Debates e circo mediático

Jorge Cordeiro

Não há risco maior para o poder dominante do que esse atrevimento de cada um ousar pensar pela sua própria cabeça.

Não vá o diabo tecê-las, há quem trate de prevenir essa perigosa veleidade. Será a pensar em reduzir danos que, pronta e antecipadamente, foi montado o circo de comentadores dedicados a traduzir e interpretar o que possa ter escapado a quem assiste ao debates eleitorais. Não bastasse já a organização dos debates não deixar em mãos alheias essa clarificação de que em matéria de acesso ao espaço mediático há uns mais iguais que os outros, há os de primeira e de segunda, há os que é preciso não ofender não vão voarem financiamentos, não bastasse isso e nada mais seguro que garantir redundâncias, redobrados expedientes ou outros truques que deixem decretado o que se pretende dar por certo e verdade, mesmo que o que tenha ocorrido ou sido dito o não autorize.

Em jeito de desfile falante, dispondo do dobro ou do triplo do tempo que quem debateu dispôs, ungidos daquela isenção que os coloca, com honrosas excepções a dizer o que as editorias determinam dever ser dito, exercitando um laborioso jogo de palavras para fingir um contraditório argumentativo, pelo ecrã esbracejam comentadores disfarçados de jornalistas, jornalistas disfarçados de comentadores.

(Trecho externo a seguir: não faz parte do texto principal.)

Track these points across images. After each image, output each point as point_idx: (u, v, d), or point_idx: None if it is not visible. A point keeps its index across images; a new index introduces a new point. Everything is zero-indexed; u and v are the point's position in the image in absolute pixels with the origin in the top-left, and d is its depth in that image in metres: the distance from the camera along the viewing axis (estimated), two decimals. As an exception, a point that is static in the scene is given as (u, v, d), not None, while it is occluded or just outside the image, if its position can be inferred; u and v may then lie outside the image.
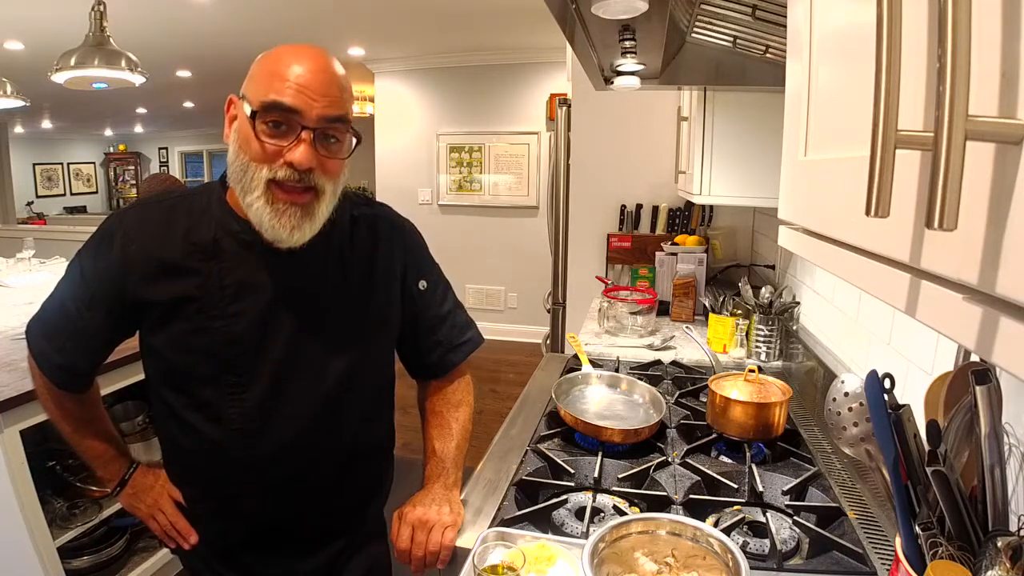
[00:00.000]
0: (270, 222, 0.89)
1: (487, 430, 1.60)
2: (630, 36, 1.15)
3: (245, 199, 0.90)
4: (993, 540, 0.56)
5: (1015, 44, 0.30)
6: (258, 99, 0.86)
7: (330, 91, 0.88)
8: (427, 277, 1.13)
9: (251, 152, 0.87)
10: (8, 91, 3.10)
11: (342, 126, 0.90)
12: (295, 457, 1.01)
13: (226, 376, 0.96)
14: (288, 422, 0.99)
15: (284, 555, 1.08)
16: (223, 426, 0.97)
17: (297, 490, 1.03)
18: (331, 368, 1.01)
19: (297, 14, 4.02)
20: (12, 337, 2.13)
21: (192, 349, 0.95)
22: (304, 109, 0.85)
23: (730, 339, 1.90)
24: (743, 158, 1.82)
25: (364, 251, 1.05)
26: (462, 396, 1.19)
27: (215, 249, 0.95)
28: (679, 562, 0.84)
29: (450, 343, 1.16)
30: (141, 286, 0.94)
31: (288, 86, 0.85)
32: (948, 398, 0.70)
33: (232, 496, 1.03)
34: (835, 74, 0.58)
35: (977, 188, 0.33)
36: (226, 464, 0.99)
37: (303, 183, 0.88)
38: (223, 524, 1.06)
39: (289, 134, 0.86)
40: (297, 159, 0.86)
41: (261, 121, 0.86)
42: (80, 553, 1.95)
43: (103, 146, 10.88)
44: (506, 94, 5.34)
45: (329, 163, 0.90)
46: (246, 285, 0.95)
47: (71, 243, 5.33)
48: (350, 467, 1.09)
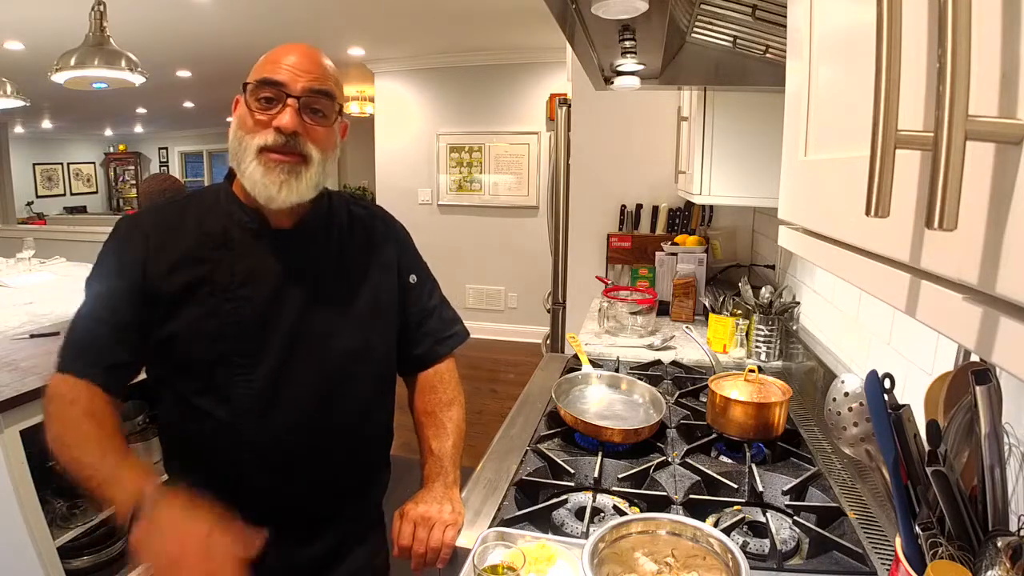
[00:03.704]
0: (261, 180, 0.96)
1: (487, 430, 1.59)
2: (630, 36, 1.15)
3: (241, 168, 0.98)
4: (993, 540, 0.56)
5: (1015, 44, 0.30)
6: (253, 79, 0.98)
7: (315, 69, 0.98)
8: (417, 272, 1.20)
9: (246, 127, 0.98)
10: (8, 91, 3.10)
11: (327, 100, 0.99)
12: (300, 438, 1.04)
13: (235, 358, 1.00)
14: (294, 403, 1.03)
15: (286, 542, 1.08)
16: (231, 407, 1.01)
17: (301, 473, 1.06)
18: (334, 350, 1.06)
19: (297, 14, 4.03)
20: (12, 337, 2.13)
21: (203, 332, 1.00)
22: (289, 82, 0.96)
23: (730, 339, 1.90)
24: (743, 158, 1.82)
25: (362, 241, 1.13)
26: (453, 394, 1.20)
27: (225, 239, 1.02)
28: (679, 562, 0.84)
29: (438, 335, 1.22)
30: (158, 278, 0.99)
31: (277, 66, 0.97)
32: (948, 398, 0.70)
33: (236, 479, 1.04)
34: (835, 74, 0.58)
35: (977, 188, 0.33)
36: (233, 446, 1.02)
37: (290, 146, 0.96)
38: (229, 506, 1.06)
39: (277, 104, 0.96)
40: (283, 123, 0.95)
41: (253, 97, 0.97)
42: (80, 553, 1.95)
43: (103, 146, 10.89)
44: (506, 94, 5.34)
45: (315, 130, 0.98)
46: (254, 271, 1.02)
47: (71, 243, 5.33)
48: (353, 451, 1.11)
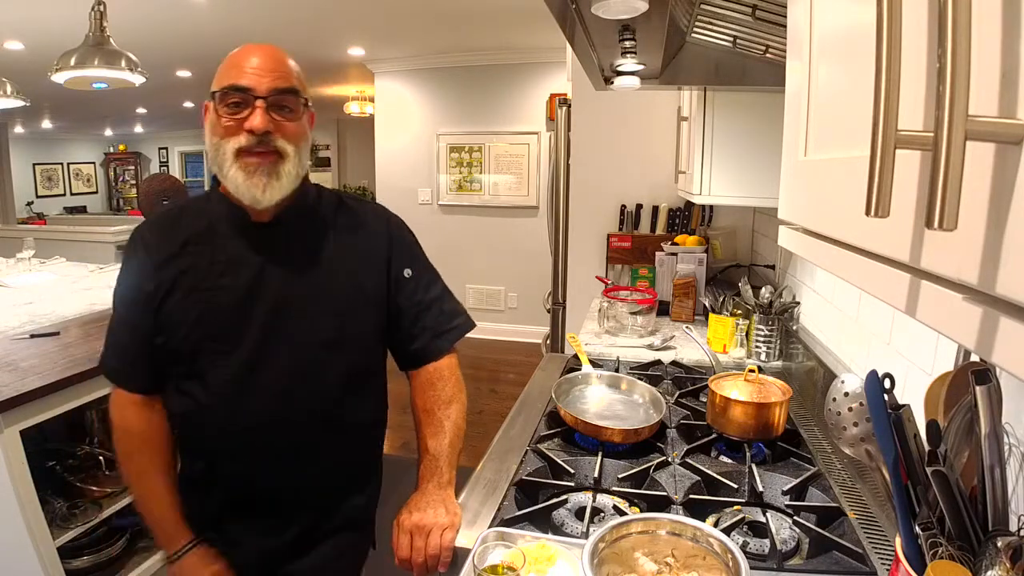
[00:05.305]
0: (244, 183, 1.00)
1: (487, 430, 1.59)
2: (630, 36, 1.15)
3: (223, 173, 1.02)
4: (993, 540, 0.56)
5: (1015, 44, 0.30)
6: (218, 87, 1.01)
7: (277, 68, 1.01)
8: (413, 267, 1.19)
9: (219, 132, 1.01)
10: (8, 91, 3.09)
11: (293, 97, 1.02)
12: (277, 421, 1.06)
13: (213, 344, 1.04)
14: (266, 389, 1.05)
15: (259, 527, 1.12)
16: (210, 391, 1.05)
17: (275, 458, 1.08)
18: (308, 339, 1.08)
19: (297, 14, 4.02)
20: (12, 337, 2.13)
21: (184, 320, 1.04)
22: (255, 85, 0.99)
23: (730, 339, 1.90)
24: (743, 158, 1.81)
25: (349, 232, 1.15)
26: (453, 393, 1.19)
27: (210, 233, 1.07)
28: (679, 562, 0.84)
29: (436, 329, 1.19)
30: (155, 276, 1.05)
31: (241, 71, 0.99)
32: (948, 398, 0.70)
33: (216, 459, 1.09)
34: (835, 74, 0.58)
35: (977, 188, 0.33)
36: (212, 428, 1.07)
37: (265, 145, 1.00)
38: (207, 489, 1.11)
39: (245, 108, 0.99)
40: (255, 125, 0.98)
41: (221, 104, 1.00)
42: (80, 553, 1.95)
43: (103, 146, 10.88)
44: (506, 94, 5.34)
45: (285, 127, 1.02)
46: (235, 260, 1.06)
47: (71, 243, 5.33)
48: (329, 442, 1.12)
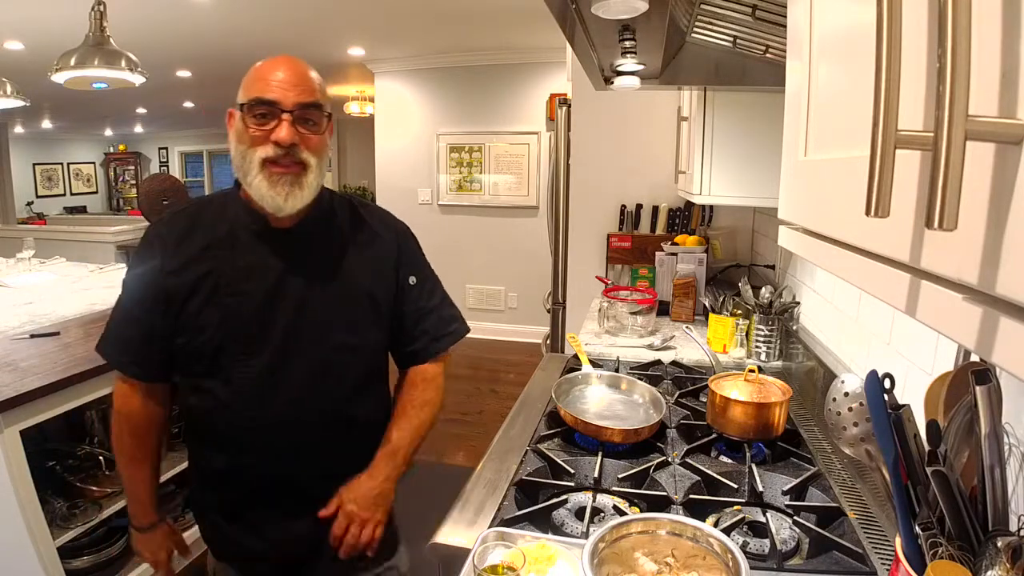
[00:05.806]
0: (268, 192, 1.05)
1: (487, 430, 1.60)
2: (630, 36, 1.15)
3: (247, 180, 1.06)
4: (993, 540, 0.56)
5: (1015, 44, 0.30)
6: (246, 98, 1.05)
7: (302, 83, 1.05)
8: (417, 274, 1.25)
9: (246, 140, 1.05)
10: (8, 91, 3.09)
11: (317, 111, 1.07)
12: (296, 420, 1.12)
13: (235, 347, 1.09)
14: (288, 389, 1.11)
15: (281, 514, 1.17)
16: (232, 390, 1.10)
17: (296, 451, 1.13)
18: (328, 343, 1.13)
19: (297, 14, 4.02)
20: (12, 337, 2.13)
21: (208, 323, 1.08)
22: (281, 99, 1.03)
23: (730, 339, 1.90)
24: (743, 158, 1.81)
25: (363, 238, 1.21)
26: (430, 397, 1.26)
27: (231, 239, 1.11)
28: (679, 562, 0.84)
29: (434, 334, 1.27)
30: (173, 277, 1.09)
31: (267, 84, 1.04)
32: (948, 398, 0.70)
33: (237, 454, 1.14)
34: (835, 74, 0.58)
35: (977, 188, 0.33)
36: (235, 425, 1.11)
37: (290, 157, 1.05)
38: (229, 481, 1.17)
39: (272, 120, 1.04)
40: (280, 137, 1.03)
41: (249, 115, 1.04)
42: (80, 553, 1.95)
43: (103, 146, 10.88)
44: (506, 94, 5.34)
45: (310, 139, 1.07)
46: (256, 266, 1.10)
47: (71, 243, 5.34)
48: (345, 435, 1.18)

Não faltam ao festim circense a atribuição de pontuação ao jeito do concurso da Eurovisão, o exercício de certificação da veracidade por parte de quem é diplomado em mentiras e meias verdades, ou infogramas para manipulação estatística. E quando as evidências atrapalham o que está pré-sentenciado, como se ouviu no rescaldo do debate entre Paulo Raimundo e Luís Montenegro, há sempre um truque capaz de repor a ordem dominante como o ensaiado por uma jornalista de que «Paulo Raimundo procurou não perder e não perdeu, e Montenegro procurou não ganhar e não ganhou», trocadilho que ficará nos anais do anedotário comunicacional.